Susan Fowler is a central figure in the #MeToo movement. Named Time Magazine’s Person of the Year as one of the silence breakers, Fowler is the former Uber engineer whose viral blog post ignited an ongoing, worldwide conversation. The Financial Times named her Person of the Year as well, writing that her actions hold “the potential to improve the way women are treated at work permanently.” Recently, Fowler was appointed the New York Times’ Op-Ed Technology editor. That’s Fowler’s public narrative. But her personal story—a homeschooled science nerd, a woman in STEM against massive odds—is equally fascinating. In uplifting talks, she tackles a variety of topics, including how regular people can effect positive change on a global and personal scale.
“Words can change the world.” This was Fowler’s famous five-word speech, delivered at the 2018 Webby Awards, where she was named Person of the Year for “opening the door wider to the better treatment and fairer employment of women within tech and the world at large.” At the age of 26, the engineer, physicist, and writer Susan Fowler wrote a meticulous blog post detailing the harassment—and the systemic denial of it—that she faced at Uber, where she worked as an engineer. Fowler’s powerful words led to a sea change in attitudes toward workplace conduct in Silicon Valley and corporate America. It soon spread into Hollywood, politics, professional sports, academia, and beyond. It empowered countless women and men to speak up and share their stories, as well as providing the much-needed spark for companies to re-evaluate their policies, practices, and priorities. Now, Fowler tells Time, instead of denying there’s a problem, companies are embracing the solutions to it, “trying to build something that's good for consumers and treats employees fairly.” In 2018, Fowler was named Technology Editor of the New York Times’ Opinion section, where she’ll lead the Op-Ed coverage on the ways technology is shaping our culture, economy, relationships, politics, and play. The Times writes that she will, “bring her unique brand of courage, clarity of mind and moral purpose.”
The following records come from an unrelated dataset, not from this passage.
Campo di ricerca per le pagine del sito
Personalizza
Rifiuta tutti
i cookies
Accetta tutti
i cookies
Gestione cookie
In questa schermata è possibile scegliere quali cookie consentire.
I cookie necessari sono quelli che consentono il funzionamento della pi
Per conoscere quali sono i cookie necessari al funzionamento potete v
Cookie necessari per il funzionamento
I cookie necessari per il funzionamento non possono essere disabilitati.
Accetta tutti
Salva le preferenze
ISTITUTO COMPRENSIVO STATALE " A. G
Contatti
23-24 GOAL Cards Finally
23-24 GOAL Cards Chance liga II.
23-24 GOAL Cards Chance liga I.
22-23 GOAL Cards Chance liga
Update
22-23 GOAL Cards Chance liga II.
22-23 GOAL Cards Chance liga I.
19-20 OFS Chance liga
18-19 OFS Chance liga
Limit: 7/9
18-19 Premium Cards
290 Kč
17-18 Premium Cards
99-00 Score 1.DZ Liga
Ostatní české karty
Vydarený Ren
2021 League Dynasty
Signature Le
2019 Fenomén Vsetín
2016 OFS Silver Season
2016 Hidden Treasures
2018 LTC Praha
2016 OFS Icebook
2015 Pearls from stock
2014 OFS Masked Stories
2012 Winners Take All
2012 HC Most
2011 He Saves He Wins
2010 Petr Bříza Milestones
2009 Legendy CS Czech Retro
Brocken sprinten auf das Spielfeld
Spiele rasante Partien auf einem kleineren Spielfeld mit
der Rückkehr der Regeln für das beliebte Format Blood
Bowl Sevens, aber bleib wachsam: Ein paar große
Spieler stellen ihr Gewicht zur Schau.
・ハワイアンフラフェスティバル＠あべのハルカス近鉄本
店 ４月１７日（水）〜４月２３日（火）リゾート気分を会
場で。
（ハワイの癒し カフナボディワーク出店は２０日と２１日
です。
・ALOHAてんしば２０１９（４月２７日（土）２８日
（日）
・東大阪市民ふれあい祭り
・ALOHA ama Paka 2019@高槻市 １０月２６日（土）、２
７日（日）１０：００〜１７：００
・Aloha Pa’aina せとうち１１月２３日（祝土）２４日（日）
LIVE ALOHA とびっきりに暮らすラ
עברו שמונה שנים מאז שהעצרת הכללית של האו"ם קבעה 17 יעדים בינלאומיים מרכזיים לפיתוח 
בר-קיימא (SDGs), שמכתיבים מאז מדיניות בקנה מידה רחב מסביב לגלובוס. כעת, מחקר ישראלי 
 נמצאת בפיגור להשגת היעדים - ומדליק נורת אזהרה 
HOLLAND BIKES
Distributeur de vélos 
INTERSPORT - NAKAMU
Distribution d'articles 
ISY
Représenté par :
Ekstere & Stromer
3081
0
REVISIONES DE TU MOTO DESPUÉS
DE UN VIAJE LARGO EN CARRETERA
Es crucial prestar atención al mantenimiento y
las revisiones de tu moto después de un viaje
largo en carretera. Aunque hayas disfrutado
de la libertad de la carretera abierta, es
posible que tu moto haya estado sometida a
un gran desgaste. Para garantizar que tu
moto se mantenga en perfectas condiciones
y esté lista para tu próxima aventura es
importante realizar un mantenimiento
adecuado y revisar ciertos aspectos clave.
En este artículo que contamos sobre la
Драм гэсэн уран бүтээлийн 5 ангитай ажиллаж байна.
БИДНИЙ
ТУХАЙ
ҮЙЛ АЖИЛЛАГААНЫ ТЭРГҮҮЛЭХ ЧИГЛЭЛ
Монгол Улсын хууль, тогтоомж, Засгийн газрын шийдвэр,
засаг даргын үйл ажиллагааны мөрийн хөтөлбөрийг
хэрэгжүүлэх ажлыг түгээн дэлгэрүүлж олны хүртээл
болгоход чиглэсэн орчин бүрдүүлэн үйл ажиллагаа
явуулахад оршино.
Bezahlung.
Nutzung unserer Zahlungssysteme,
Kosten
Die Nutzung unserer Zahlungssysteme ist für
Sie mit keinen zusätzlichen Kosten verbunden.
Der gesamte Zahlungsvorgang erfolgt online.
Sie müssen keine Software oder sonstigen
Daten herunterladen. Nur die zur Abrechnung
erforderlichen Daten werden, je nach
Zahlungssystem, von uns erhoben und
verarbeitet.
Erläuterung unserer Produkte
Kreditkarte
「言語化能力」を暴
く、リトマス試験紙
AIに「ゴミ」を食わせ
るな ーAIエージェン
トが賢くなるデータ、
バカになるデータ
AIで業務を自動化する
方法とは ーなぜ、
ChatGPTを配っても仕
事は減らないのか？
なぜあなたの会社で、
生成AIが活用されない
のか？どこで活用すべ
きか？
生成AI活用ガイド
“Susan Fowler helped expose a problem that will no longer be silenced, giving us all a chance to ask ourselves ‘How am I a part of this? And how do I fix it?’ and to not stop asking until we have solutions.”— Webby Awards, Person of the Year 2018
Susan J. Fowler is a member of Vanity Fair’s New Establishment List, Fortune’s 40 Under 40, and the Bloomberg 50. She is writing a memoir, and a movie about her life is forthcoming. Fowler grew up in rural poverty, one of seven children in an Arizona town of 600 people. She received virtually no formal schooling. “I used to think that my unconventional upbringing was a weakness,” she says. “But over the past few years I’ve learned to see it as one of my greatest strengths. I had to fight for everything I wanted, like my education.” With unbelievable grit, Fowler gained admission into Arizona State University, at the age of 18, partly by providing a list of books she had read at her local library. She then earned degrees in physics and philosophy from the University of Pennsylvania. In her career-so-far-in-STEM, Fowler has designed electronics that were used at CERN; worked on the search for the Higgs boson; worked at three start-ups; served as editor-in-chief at Increment (“The New Yorker of Silicon Valley”); and published her first book, on software architecture, at the age of 25. In her talks focused on diversity in STEM, and women in STEM, Fowler uses her inspiring career path as a backdrop to discuss why inclusion matters, and how to make it happen.